A Year in Shorts Day 292: "It's Got Me Again!"

While Walt Disney dominated the category for Best Animated Short throughout the entirety of the 1930s, his main competition was right there alongside him from the very beginning. Sure, Flowers and Trees won the very first Oscar in the category. And yes, Disney received another nomination for Mickey’s Orphans. But taking up the third spot on the slate was It’s Got Me Again!, one of the very first Merrie Melodies. Eventually Warner Bros. Animation would become a powerhouse in its own right, surpassing the Mouse in terms of quality and respect amongst animation scholars, if still lagging behind in money, Oscar wins and global ubiquity. Of course it’d be a long road to get there. And as anyone who has seen this 1932 short can attest to, it was one with a pretty rocky start.


(via TV Tropes)


The premise, at least, is fairly easy to summarize. Directed by Rudolf Ising, a very important but relatively obscure figure in the Golden Age of Animation, It's Got Me Again! follows a nest of mice (FUN FACT- A group of mice is properly referred to as a "nest") hanging out in a music store. It's interesting to note (and absolutely not a coincidence) that these mice all bear a certain resemblance to Mickey. The filmmakers don't really do anything with this, so it's really just a reference for its own sake, but still. Of course, this is a cartoon, so any gathering of mice has to be interrupted by a cat; I think that was just the law in those days. But as in all cartoons, the cat is no match for the mice, and a series of comical hijinks ensue. Come to think of it, It's Got Me Again! has a fair bit in common with Mickey's Orphans. From the cat/mouse conflict, the cartoon destruction, even the fact that it's in black and white. Hell, there are some moments which are so similar it almost seems like one of the studios HAD to have been copying the other. And much like that film, it's really not that funny.



Look, it isn't as if the short is horrible or anything. There's just not much there there, you know? I guess if I wanted to be charitable, I could say that the short is bouncy, quickly paced and mostly inoffensive. I mean, it could be worse! It could be racist. There is a rather odd reference to The Jazz Singer in there with a mouse yelling "Mammy!", but without context it comes across as a non sequitur more than anything. (There is of course the broader argument that Mickey Mouse's design, which is coopted here, is derived from minstrel shows, and therefore its use is here as well, but that's a whole conversation I am neither qualified nor inclined to have.) But even though this short could be worse, it sure as hell could be a lot better too, and none of the stuff we expect from our Merrie Melodies are on display here. And I suppose that's rather unfair for us to expect, isn't it? After all, this is a very early entry in the series, and Warner hadn't found its footing yet. It's easy, in 2021, knowing what we know now about the works of Tex Avery, Friz Freleng and Chuck Jones, to look at this short and judge it for not living up to those high standards. In the context in which this short was released, it was probably much different.
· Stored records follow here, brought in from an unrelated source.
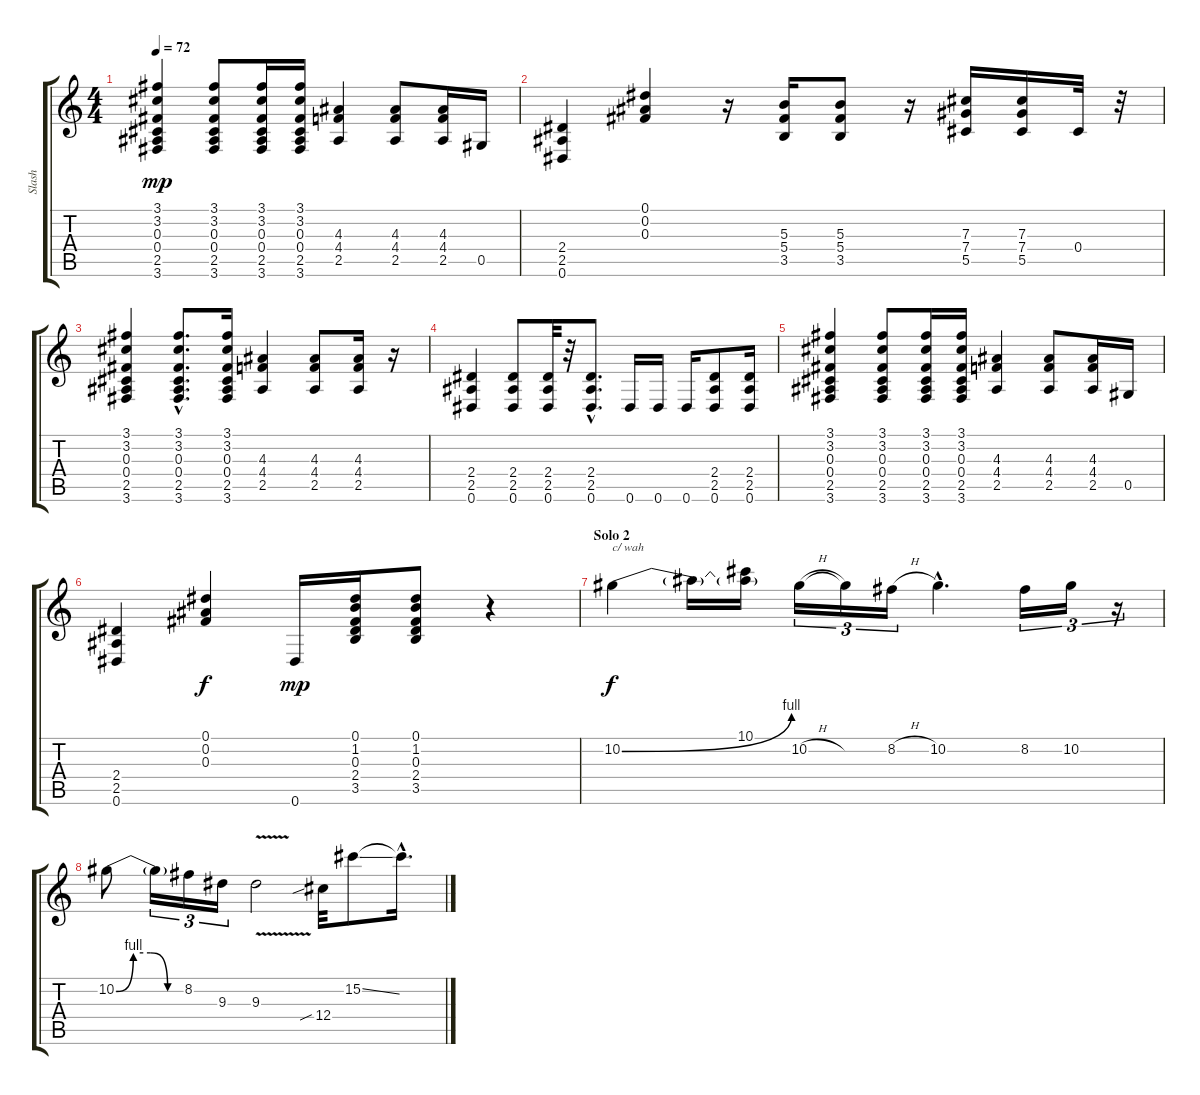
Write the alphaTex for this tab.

\track ("Slash" "Slash") {instrument electricguitarjazz}
\staff {score tabs}
\tuning (Eb4 Bb3 Gb3 Db3 Ab2 Eb2) {hide}
\ts (4 4)
\tempo 72
\clef g2
\ks c
(3.1 3.2 0.3 0.4 2.5 3.6).4{dy mp} (3.1 3.2 0.3 0.4 2.5 3.6).8 (3.1 3.2 0.3 0.4 2.5 3.6).16 (3.1 3.2 0.3 0.4 2.5 3.6).16 (4.3 4.4 2.5).4 (4.3 4.4 2.5).8 (4.3 4.4 2.5).16 0.5.16 |
(2.4 2.5 0.6).4 (0.1 0.2 0.3).4 r.16 (5.3 5.4 3.5).16 (5.3 5.4 3.5).8 r.16 (7.3 7.4 5.5).16 (7.3 7.4 5.5).16 0.4.32 r.32 |
(3.1 3.2 0.3 0.4 2.5 3.6).4 (3.1{hac} 3.2{hac} 0.3{hac} 0.4{hac} 2.5{hac} 3.6{hac}).8{d} (3.1 3.2 0.3 0.4 2.5 3.6).16 (4.3 4.4 2.5).4 (4.3 4.4 2.5).8 (4.3 4.4 2.5).16 r.16 |
(2.4 2.5 0.6).4 (2.4 2.5 0.6).8 (2.4 2.5 0.6).32 r.32 (2.4{hac} 2.5{hac} 0.6{hac}).8{d} 0.6.16 0.6.16 0.6.16 (2.4 2.5 0.6).8 (2.4 2.5 0.6).16 |
(3.1 3.2 0.3 0.4 2.5 3.6).4 (3.1 3.2 0.3 0.4 2.5 3.6).8 (3.1 3.2 0.3 0.4 2.5 3.6).16 (3.1 3.2 0.3 0.4 2.5 3.6).16 (4.3 4.4 2.5).4 (4.3 4.4 2.5).8 (4.3 4.4 2.5).16 0.5.16 |
(2.4 2.5 0.6).4 (0.1 0.2 0.3).4{dy f} 0.6.16{dy mp} (0.1 1.2 0.3 2.4 3.5).16 (0.1 1.2 0.3 2.4 3.5).8 r.4 |
\section ("" "Solo 2")
10.2{be (bend 0 0 60 4)}.4{txt "c/ wah" dy f volume 16 balance 8 instrument distortionguitar} 10.2{t}.16 (10.1 10.2{t}).16 10.2{h}.16{tu (3 2)} 10.2{t}.16{tu (3 2)} 8.2{h}.16{tu (3 2)} 10.2{hac}.4{d} 8.2.16{tu (3 2)} 10.2.16{tu (3 2)} r.16{tu (3 2)} |
10.2{be (custom 0 0 15 4 30 4 45 0 60 0)}.8 10.2{t}.16{tu (3 2)} 8.2.16{tu (3 2)} 9.3.16{tu (3 2)} 9.3{v}.2 12.4{sib}.32 15.2{ss}.8 15.2{hac t}.16{d}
I bet that in 1932 all this comic violence and silly dancing was seen as state-of-the-art stuff. But I don't live in 1932, and it's pretty silly to try and pretend otherwise. And at the end of the day, a comedy short that doesn't make me laugh simply isn't a good comedy short. I'm willing to give It's Got Me Again! the benefit of the doubt, but that only goes so far. The short certainly has an important place in history, but for anyone besides the most hardcore of Looney Tunes devotees, that place is nothing more than a footnote.